Is there a simple way to “unpack” the channels so that there are F * Cgrayscale filters? In other words, converting a 4D tensor of shape (F, W, H, C) to (F*C, W, H, 1) or (F*C, W, H) respectively, such that it gets sliced among the last dimension and stacked in the first?
The output of a convolution will have the following dimensions: [batch_size, number_of_kernels, w, h].
I think you would like to see the kernels, which have the dimensions: [number_of_kernels, input_channels, kernel_width, kernel_height].

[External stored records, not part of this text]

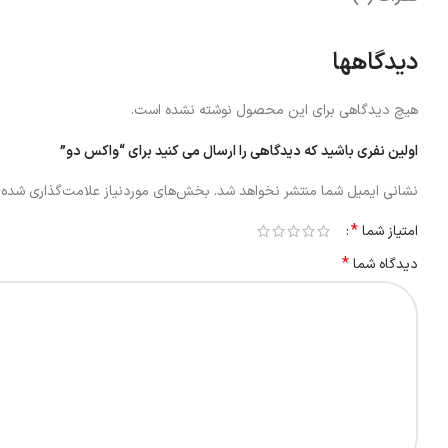
دیدگاهها
هیچ دیدگاهی برای این محصول نوشته نشده است.
اولین نفری باشید که دیدگاهی را ارسال می کنید برای “واکس دو”
نشانی ایمیل شما منتشر نخواهد شد.
بخش‌های موردنیاز علامت‌گذاری شده‌ا
*
امتیاز شما
*
دیدگاه شما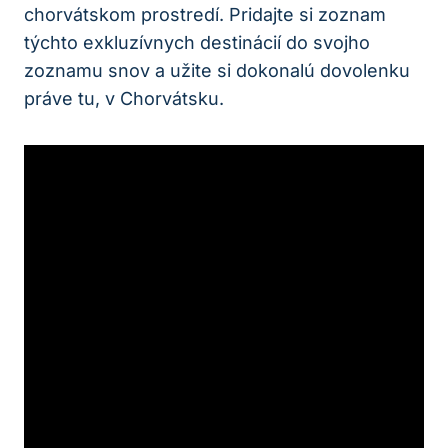
chorvátskom prostredí. Pridajte si zoznam
týchto exkluzívnych destinácií do svojho
zoznamu snov a užite si dokonalú dovolenku
práve tu, v Chorvátsku.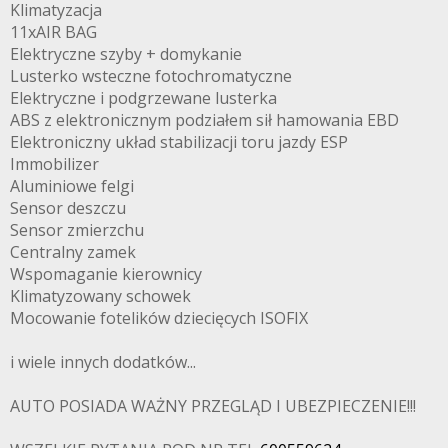
Klimatyzacja
11xAIR BAG
Elektryczne szyby + domykanie
Lusterko wsteczne fotochromatyczne
Elektryczne i podgrzewane lusterka
ABS z elektronicznym podziałem sił hamowania EBD
Elektroniczny układ stabilizacji toru jazdy ESP
Immobilizer
Aluminiowe felgi
Sensor deszczu
Sensor zmierzchu
Centralny zamek
Wspomaganie kierownicy
Klimatyzowany schowek
Mocowanie fotelików dziecięcych ISOFIX
i wiele innych dodatków...
AUTO POSIADA WAŻNY PRZEGLĄD I UBEZPIECZENIE!!!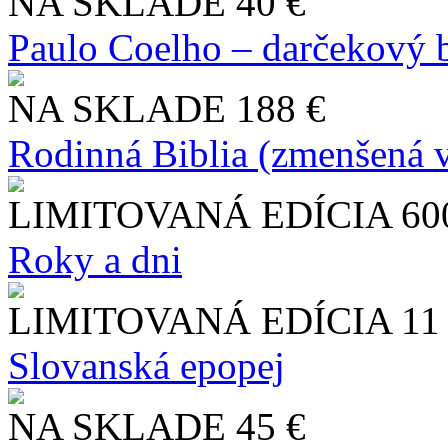
NA SKLADE
40 €
Paulo Coelho – darčekový 
NA SKLADE
188 €
Rodinná Biblia (zmenšená v
LIMITOVANÁ EDÍCIA
60
Roky a dni
LIMITOVANÁ EDÍCIA
11
Slo​vanská epopej
NA SKLADE
45 €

Oops you’re right, my first sentence is actually not what I’ve been doing, I’m not dealing with outputs of a convolution, but rather visualizing convolution filters from pre-trained networks.
The filters actually are [num_kernels, num_channels, width, height]
and then ended up trying to reshape the [64, 11, 11, 3] into [64 * 3, 11, 11] without doing the transpose the other way around, but I guess now that I’ve written this it makes no sense to do that since the filters are already stored as [64, 3, 11, 11] so I can just do as you showed weights.view(-1, 11, 11).
As a somewhat related question, any idea if there is a way of doing data.view(F*C, H, W) without having to specify the remaining dimensions? Something like data.flatten(0, 1) which would be equivalent to data.reshape(-1, *data.shape[2:])?